Researchers derived a data sample of approximately 10,640 pupils from the NCES Early Childhood Longitudinal Study, Kindergarten Class of 1998–1999 (ECLS-K). The ECLS-K data tracks pupils from kindergarten through the eighth grade nationwide, collecting descriptive information on student, family, school, and community factors with questionnaires administered to parents, teachers, and school administrators. The authors used this study to extract information on student demographics and achievement, as well as school environment, classroom environment, and teacher qualifications and demographics during the first, third, and fifth grades—times when most gifted students are identified in elementary school. Finally, researchers measured the probability of gifted assignment based on each characteristic.
Overall, the odds of black and Hispanic children being referred to gifted programs are 66 percent and 47 percent lower than white students, respectively. Moreover, when student, teacher, and school characteristics were averaged, white students had a predicted probability of 6.2 percent of gifted—whereas black students had only a 2.8 percent probability. Although student socioeconomic status, test scores, teachers, and school setting are associated with gifted assignment in reading and math, none of these characteristics could fully account for racial disparities. Tellingly, teacher race was the factor most correlated with gifted assignment for black students only—so much so that black students were three times more likely to be assigned to gifted reading programs when previously taught by black teachers than when taught by non-black teachers. (There was no evidence of significant correlation between teacher/pupil race congruence and gifted reading assignment for white, Hispanic, or Asian students, or gifted math assignment for all subgroups.)

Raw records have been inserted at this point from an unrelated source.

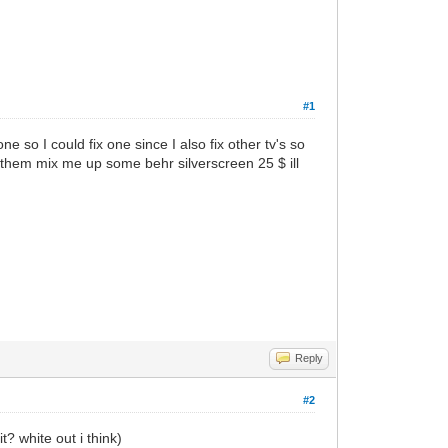
#1
so I could fix one since I also fix other tv's so
d them mix me up some behr silverscreen 25 $ ill
Reply
#2
? white out i think)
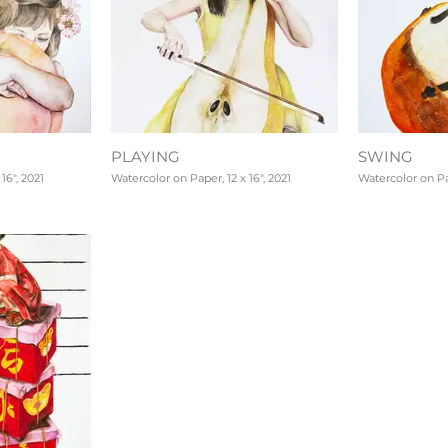
PLAYING
SWING
16", 2021
Watercolor on Paper, 12 x 16", 2021
Watercolor on Pap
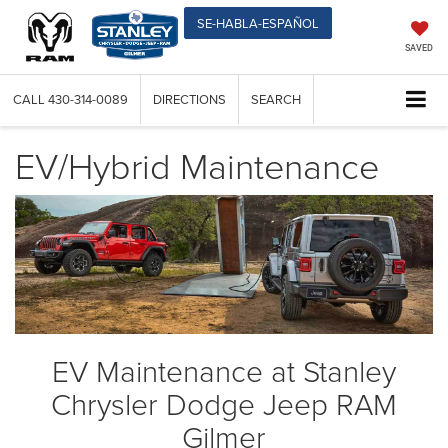
SE-HABLA-ESPAÑOL
SAVED
CALL
430-314-0089
DIRECTIONS
SEARCH
EV/Hybrid Maintenance
EV Maintenance at Stanley
Chrysler Dodge Jeep RAM
Gilmer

Yet again we are reminded of the deepening disparities pervading public education. But these findings offer a new perspective that warrants further investigation. Perhaps a lack of black teachers causes a greater underrepresentation in gifted programs than previously thought. The authors suggest that their findings allude to the “bureaucratic representation theory”: Citizens are more likely to receive public services and positive treatment when their government officials share the same racial or ethic background.
My own experience as a former teacher and student at predominately black and Hispanic schools supports this explanation. As an educator, my advocacy for high-performing minority students was often met with reluctance—and sometimes flat-out disapproval—from my white and Asian colleagues. When I was a first grader, I vividly remember how students of color were denied acceptance into our school’s gifted program, while a select group of classmates—mostly white and Asian pupils—were pulled out of class for enrichment. We wondered what they did during their time away and questioned our own competence. Perhaps policies that better identified talented students of color might have spared us these thoughts.

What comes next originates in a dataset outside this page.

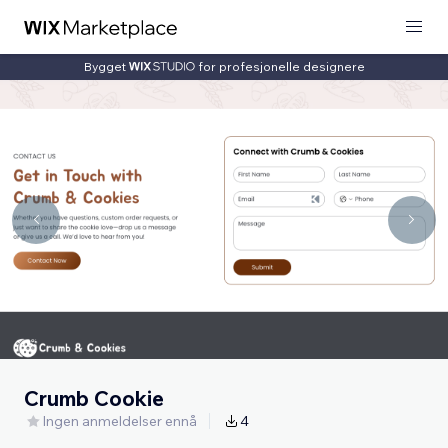
Bygget
for profesjonelle designere
Crumb Cookie
Ingen anmeldelser ennå
4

A century ago, W.E.B. DuBois birthed the “Talented Tenth” concept and expressed the need to invest in the best and brightest from the black community to better promote upward mobility. This is just as necessary today. As much as we tend to focus on pushing our “bubble kids” and those at the bottom toward proficiency, we must also challenge and develop our highest-achieving students, especially those of color. More and better gifted programs for minority students can help narrow the excellence gap, so we should heed the study’s recommendations and look further into how screening processes may be racially exclusive and unfair to those kids who possess diverse forms of intelligence. As DuBois argued, our talented tenth ought not be forgotten.